Former Shin Bet agent Gonen Ben-Yitzhak’s given name means protecting, and he is going all-out to shield a Palestinian man from deportation from the United States and, Ben-Yitzhak believes, certain death.
The man, Ramallah native Mosab Hassan Yousef, worked with Ben-Yitzhak as an agent for Shin Bet within the Hamas terrorist organization, to which Yousef belonged. The intelligence helped Shin Bet (the acronym for Israel’s General Security Service) prevent attacks that saved countless Israeli and Arab lives, Ben-Yitzhak said. The two men were honored in Washington at a Capitol Hill dinner Wednesday.

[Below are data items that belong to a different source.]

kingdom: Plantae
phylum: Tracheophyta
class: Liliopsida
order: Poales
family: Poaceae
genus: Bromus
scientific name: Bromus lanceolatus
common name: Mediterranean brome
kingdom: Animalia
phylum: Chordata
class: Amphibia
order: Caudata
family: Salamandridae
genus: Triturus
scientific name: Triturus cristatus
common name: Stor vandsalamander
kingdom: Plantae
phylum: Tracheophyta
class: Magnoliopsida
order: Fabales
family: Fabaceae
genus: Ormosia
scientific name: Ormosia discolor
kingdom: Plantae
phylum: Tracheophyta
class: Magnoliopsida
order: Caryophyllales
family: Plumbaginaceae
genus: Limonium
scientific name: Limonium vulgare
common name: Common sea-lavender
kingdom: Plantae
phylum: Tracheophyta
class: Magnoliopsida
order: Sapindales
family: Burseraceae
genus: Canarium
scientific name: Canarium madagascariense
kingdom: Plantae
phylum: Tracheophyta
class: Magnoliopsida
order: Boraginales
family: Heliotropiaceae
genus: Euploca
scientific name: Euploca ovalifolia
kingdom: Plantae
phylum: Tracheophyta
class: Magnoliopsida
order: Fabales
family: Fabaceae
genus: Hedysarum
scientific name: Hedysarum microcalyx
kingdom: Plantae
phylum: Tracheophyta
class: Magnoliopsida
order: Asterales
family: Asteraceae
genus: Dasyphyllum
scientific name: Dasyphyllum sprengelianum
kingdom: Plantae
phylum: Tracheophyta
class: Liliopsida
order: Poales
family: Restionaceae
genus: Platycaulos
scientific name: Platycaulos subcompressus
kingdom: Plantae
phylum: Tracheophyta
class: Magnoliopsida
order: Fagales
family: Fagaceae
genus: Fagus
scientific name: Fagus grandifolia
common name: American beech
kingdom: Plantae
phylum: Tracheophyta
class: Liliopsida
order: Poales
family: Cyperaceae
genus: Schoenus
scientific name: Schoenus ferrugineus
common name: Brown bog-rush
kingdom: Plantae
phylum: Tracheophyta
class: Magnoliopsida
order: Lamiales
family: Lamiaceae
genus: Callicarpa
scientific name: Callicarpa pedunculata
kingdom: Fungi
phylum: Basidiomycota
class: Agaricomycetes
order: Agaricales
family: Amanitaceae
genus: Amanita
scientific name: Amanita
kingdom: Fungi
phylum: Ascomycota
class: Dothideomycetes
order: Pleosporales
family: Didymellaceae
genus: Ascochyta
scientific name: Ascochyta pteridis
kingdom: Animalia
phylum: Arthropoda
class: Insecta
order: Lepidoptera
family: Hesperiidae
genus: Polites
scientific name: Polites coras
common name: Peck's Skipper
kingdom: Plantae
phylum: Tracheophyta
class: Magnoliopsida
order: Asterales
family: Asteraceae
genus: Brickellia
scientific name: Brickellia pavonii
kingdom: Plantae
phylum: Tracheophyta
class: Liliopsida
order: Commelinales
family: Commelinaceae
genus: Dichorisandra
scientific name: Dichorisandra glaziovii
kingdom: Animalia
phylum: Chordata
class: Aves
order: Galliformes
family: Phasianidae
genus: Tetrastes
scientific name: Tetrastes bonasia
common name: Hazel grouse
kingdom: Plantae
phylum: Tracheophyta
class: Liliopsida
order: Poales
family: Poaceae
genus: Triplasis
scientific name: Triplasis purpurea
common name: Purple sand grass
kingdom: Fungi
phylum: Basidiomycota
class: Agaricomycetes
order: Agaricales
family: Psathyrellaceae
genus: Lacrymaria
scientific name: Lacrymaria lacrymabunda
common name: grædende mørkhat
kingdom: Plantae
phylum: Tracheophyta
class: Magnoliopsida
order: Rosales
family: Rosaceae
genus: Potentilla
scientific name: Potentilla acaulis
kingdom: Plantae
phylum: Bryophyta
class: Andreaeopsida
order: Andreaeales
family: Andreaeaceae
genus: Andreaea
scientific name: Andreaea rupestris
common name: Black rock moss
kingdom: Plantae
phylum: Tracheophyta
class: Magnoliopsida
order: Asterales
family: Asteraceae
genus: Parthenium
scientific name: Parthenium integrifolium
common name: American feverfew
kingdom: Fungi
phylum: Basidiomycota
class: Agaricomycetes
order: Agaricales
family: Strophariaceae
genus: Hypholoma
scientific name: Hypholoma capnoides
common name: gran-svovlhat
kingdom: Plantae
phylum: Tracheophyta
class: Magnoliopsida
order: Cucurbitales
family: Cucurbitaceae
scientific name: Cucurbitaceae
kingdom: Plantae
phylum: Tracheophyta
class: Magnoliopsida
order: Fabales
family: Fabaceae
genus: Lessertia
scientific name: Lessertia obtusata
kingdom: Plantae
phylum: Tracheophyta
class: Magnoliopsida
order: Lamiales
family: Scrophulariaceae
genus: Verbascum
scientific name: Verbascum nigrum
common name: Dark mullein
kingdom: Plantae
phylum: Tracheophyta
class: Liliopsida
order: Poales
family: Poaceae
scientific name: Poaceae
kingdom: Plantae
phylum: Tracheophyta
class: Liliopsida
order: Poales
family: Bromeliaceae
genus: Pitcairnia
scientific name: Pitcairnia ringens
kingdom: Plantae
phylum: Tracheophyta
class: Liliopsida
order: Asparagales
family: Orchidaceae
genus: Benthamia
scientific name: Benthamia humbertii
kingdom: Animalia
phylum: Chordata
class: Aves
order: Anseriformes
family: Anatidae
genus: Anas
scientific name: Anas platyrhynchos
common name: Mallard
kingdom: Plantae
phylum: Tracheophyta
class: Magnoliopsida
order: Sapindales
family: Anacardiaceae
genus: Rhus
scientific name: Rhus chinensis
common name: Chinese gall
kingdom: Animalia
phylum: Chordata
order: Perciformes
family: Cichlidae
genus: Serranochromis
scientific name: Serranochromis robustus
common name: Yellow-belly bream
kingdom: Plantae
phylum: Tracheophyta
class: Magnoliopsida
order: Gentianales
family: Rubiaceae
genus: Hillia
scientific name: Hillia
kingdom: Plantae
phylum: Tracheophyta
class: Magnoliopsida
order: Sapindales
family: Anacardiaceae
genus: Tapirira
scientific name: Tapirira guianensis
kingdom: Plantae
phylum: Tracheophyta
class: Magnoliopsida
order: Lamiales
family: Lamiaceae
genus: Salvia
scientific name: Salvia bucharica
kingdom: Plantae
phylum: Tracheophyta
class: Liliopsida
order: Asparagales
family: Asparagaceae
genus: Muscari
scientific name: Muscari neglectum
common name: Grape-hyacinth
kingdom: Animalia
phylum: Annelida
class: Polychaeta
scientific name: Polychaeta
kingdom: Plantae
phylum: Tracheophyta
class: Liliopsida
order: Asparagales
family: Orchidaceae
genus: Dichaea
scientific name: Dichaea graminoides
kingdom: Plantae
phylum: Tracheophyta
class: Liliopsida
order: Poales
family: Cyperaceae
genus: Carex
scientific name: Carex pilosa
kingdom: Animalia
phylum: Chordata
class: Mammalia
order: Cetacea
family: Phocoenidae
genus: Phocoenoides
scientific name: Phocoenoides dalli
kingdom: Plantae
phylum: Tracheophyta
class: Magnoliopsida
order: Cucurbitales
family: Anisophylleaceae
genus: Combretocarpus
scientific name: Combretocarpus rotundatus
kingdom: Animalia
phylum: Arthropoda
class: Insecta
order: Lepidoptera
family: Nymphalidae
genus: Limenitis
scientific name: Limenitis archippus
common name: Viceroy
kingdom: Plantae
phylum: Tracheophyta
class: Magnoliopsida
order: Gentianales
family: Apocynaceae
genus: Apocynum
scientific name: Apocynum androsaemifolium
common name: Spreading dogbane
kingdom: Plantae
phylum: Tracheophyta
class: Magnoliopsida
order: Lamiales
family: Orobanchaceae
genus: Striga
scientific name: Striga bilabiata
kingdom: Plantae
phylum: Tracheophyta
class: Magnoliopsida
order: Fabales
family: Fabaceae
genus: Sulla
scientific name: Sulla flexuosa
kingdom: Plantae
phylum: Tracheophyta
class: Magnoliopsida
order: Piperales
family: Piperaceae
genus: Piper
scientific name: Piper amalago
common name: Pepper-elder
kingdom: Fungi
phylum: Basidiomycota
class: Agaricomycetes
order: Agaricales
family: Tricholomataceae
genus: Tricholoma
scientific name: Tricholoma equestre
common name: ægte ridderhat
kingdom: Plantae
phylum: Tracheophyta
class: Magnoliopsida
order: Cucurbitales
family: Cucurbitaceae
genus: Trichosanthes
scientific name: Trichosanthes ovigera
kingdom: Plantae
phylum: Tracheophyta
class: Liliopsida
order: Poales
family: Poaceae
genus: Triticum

Yousef, who has lived in Southern California for three years, faces a San Diego hearing next Wednesday morning at the federal Homeland Security Immigration Court. The U.S. government last year turned down Yousef’s appeal for asylum, and recently initiated deportation proceedings on the grounds that Yousef provided “material support” to terrorists. It bases the case on passages in Yousef’s bestselling book, “Son of Hamas,” including descriptions of his work for Hamas while serving as a Shin Bet agent.
Following the dinner, Ben-Yitzhak shook his head when asked about the U.S. government’s effort to deport Yousef. “It’s hard for me to understand — very hard for me to understand,” he said.
Former CIA director James Woolsey was less diplomatic. “My view is that the decision to deny him political refugee status was incredibly idiotic,” Woolsey said. “It’s hard to think of a worse immigration decision in history. It’s fundamentally nuts.”
Because he will testify on Yousef’s behalf, Ben-Yitzhak revealed his identity at Wednesday’s event. He previously was known only as “Gimel” (“G”). The central-Israel resident left the Shin Bet following 10 years’ service in Judea and Samaria and recently graduated from law school.
The Israeli and Palestinian pair resemble a Middle East Mutt and Jeff: Ben-Yitzhak, 39, a burly bear of a pale-skinned man who could be a bouncer at trendy LA clubs; Yousef, 32, a dark, slight guy with large, eager eyes that suggest an entrepreneur or a graduate student.
They bounded in tandem up the Russell Office Building’s white marble steps and into the stately Senate Caucus Room, where Yousef and Iranian émigré Amil Imani, both converts to Christianity, received Speaker of the Truth awards from the pro-Israel organization EMET: Endowment for Middle East Truth. Congressional honorees included Rep. Brad Sherman (D-Sherman Oaks).
Yousef and Ben-Yitzhak stand together, too, in their courage and selflessness. By going public, Ben-Yitzhak could be prosecuted under an Israeli law that prohibits Shin Bet officials from discussing their service or revealing their names within five years of leaving the intelligence agency.
A few weeks ago, Ben-Yitzhak said, he was summoned to Shin Bet’s offices and told he’d be breaking the law. When Ben-Yitzhak returns to Israel next week, though, his lawyer will be on vacation in America, “so I’ll be alone,” he noted with a smile. He isn’t concerned about legal ramifications, however.
“It’s my country, my land. I love the Shin Bet, and I love Israel. But I have to help my friend,” he said of the San Diego hearing. “This is my duty — to stand with him and say the truth. It’s something I need to do. He always stood beside me. In the harshest days of the second intifadah, I called and asked about his opinion because his understanding about Hamas is unbelievable.”
Neither Yousef nor Ben-Yitzhak considers his actions heroic. Asked in a March interview on Israel’s Channel Two television about the book’s revelation that his intelligence uncovered assassination plots against Israel’s president Shimon Peres and former Sephardi chief rabbi Ovadiah Yosef, Yousef said, “As a Christian person who loves everybody, I’m not trying to be a hero here. It wasn’t a big deal for me. Shimon Peres and a Palestinian child in the Gaza Strip, in my eyes, are the same. … I did what was right. If it was Ovadiah Yosef or if it was anybody [who] could get hurt, I would stop it, and I don’t regret that.”
As for his face not being masked during television appearances, Yousef told the Israeli interviewer, “Look, you are afraid when you do something wrong. When you don’t do something wrong, when you believe in what you are doing, you are not afraid.”
Ben-Yitzhak, however, expressed concern for Yousef. In America, he said, Yousef could remain safe, but not in Israel or Europe. He has advised Yousef to be extremely cautious and to attend advertised events only in the presence of security agents.